A substitute director is a director who is appointed to act to act as a deputy for another named director and as the substitute in the absence of the director. A close reading of section 180 of the Companies’ Act suggests that the position of the substitute director is a permanent one. The exact wording is “a company may appoint substitute directors.”
It is important to note that the substitute director is not counted as a director for the purposes of the official count of the number of directors that a company has. So if in the constitution of a Company A, a company cannot have more than five directors, the substitute director is not counted for the purpose of determining the minimum and the maximum number of directors of the company. The Companies Act considers the substitute director as being one and the same as the substantive director. In other words, the office of the substitute director does not have an independent standing. Rather, it is merely an appendage of the main director. So if by mere happenstance, the substantive director and the substitute director are present at the same meeting, the substitute director shall not be counted for the purposes of the meeting of any quorum requirement. Also, a substitute director cannot vote at a meeting of directors or committee of directors at which the director for whom the substitute director represents is present. It is worth pointing out that in the absence of a substantive director, the substitute director is considered as a full director and is to be appointed and removed in the same way as a director of a company. The Companies’ Act points out that a substitute director does not stop being a substitute director simply because the substantive director has ceased to be a director. This point is another confirmation of the fact that the position of the substitute director is permanent.
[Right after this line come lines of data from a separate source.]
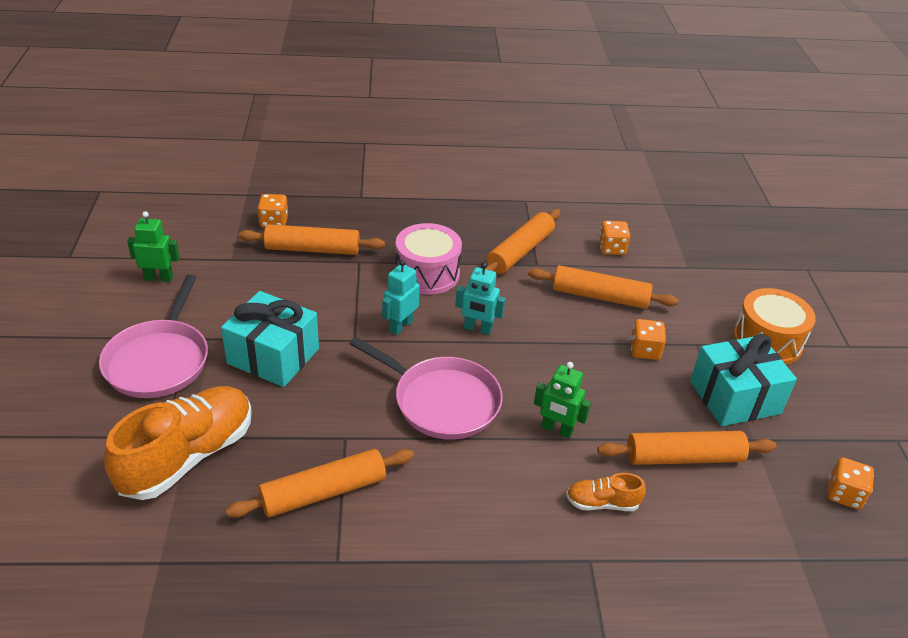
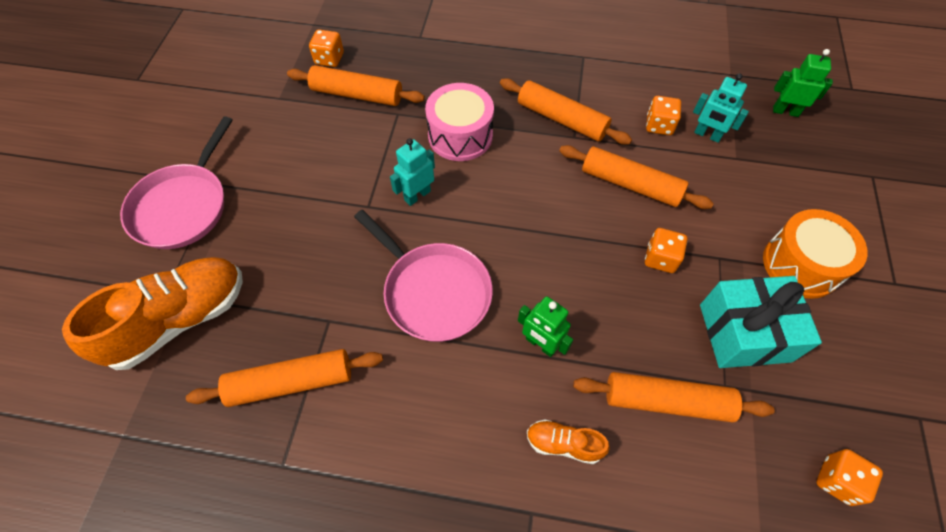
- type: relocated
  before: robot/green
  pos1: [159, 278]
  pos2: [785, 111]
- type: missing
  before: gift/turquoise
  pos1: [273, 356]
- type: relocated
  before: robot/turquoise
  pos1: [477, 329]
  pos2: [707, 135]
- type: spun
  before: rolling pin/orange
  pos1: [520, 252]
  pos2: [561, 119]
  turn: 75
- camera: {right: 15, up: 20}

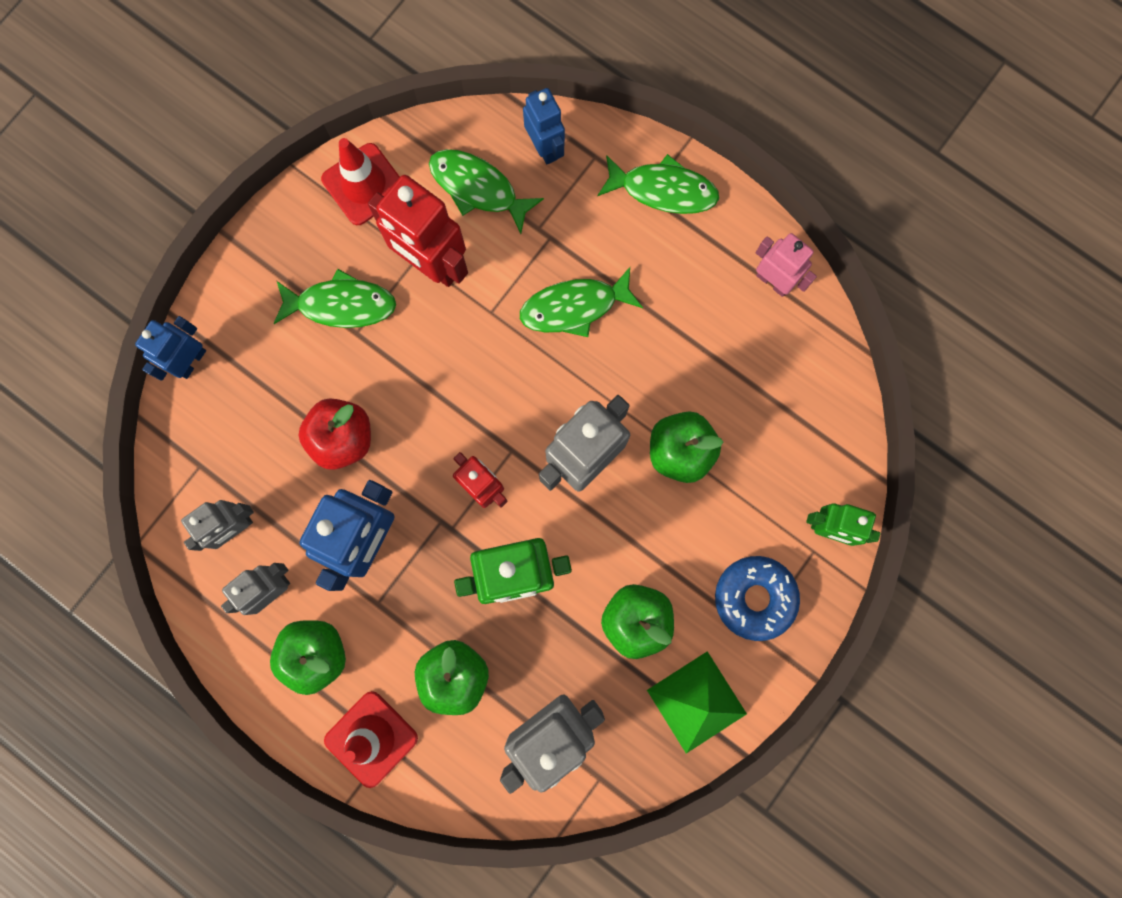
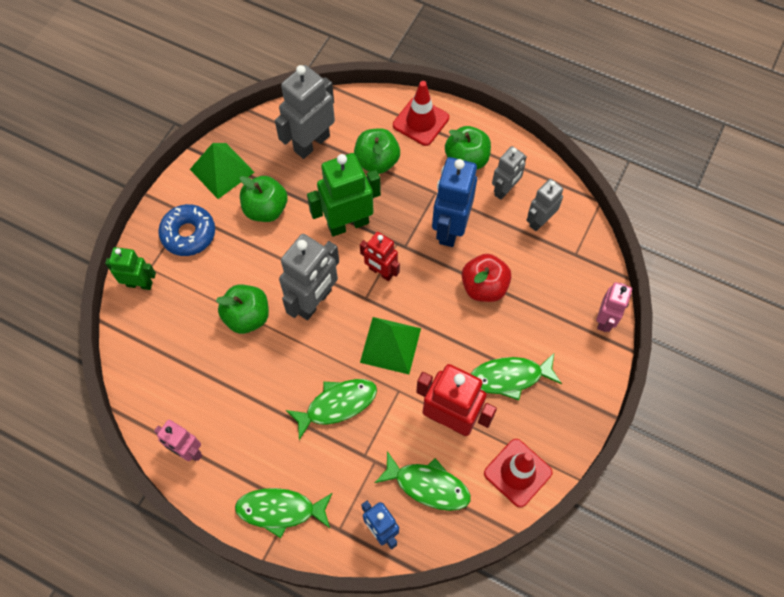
- type: colour
  before: robot/blue
  after: robot/pink
  pos1: [191, 361]
  pos2: [605, 320]
- type: appeared
  after: pyramid/green
  pos2: [390, 345]
- camera: {right: 170, up: -15}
The Companies Act provides that except as otherwise provided in the constitution of the company, a director may appoint another director or any other person approved by a resolution of the board of directors as an alternate director. The distinctive thing about the alternate director’s position is that it is for a limited period. To be more specific, the alternate director cannot act beyond six months. Thus whiles in the case of a substitute director, no time limit are imposed on how long the substitute director may act, that is not the case with respect to the alternate director. Another distinctive thing about the position of the alternate director is that he or she is meant to take over when a director is absent from the republic or unable for a reason to act as a director. The alternate director is also a full director for the duration of his appointment. The alternate director is not an agent of his appointor but rather an officer of the company. The alternate director is excused from meeting any shareholding requirement even if the company’s constitution insists on directors meeting any shareholding requirement. The alternate director is himself not entitled to appoint another alternate director and is also not counted as a director for the purpose of meeting any quorum requirement. since the alternate director stands in the stead of the main director, the constitution of the company may provide that the main director’s salary is paid to the alternate director. The alternate director’s appointment shall end with the expiration of the period for which the appointment was made.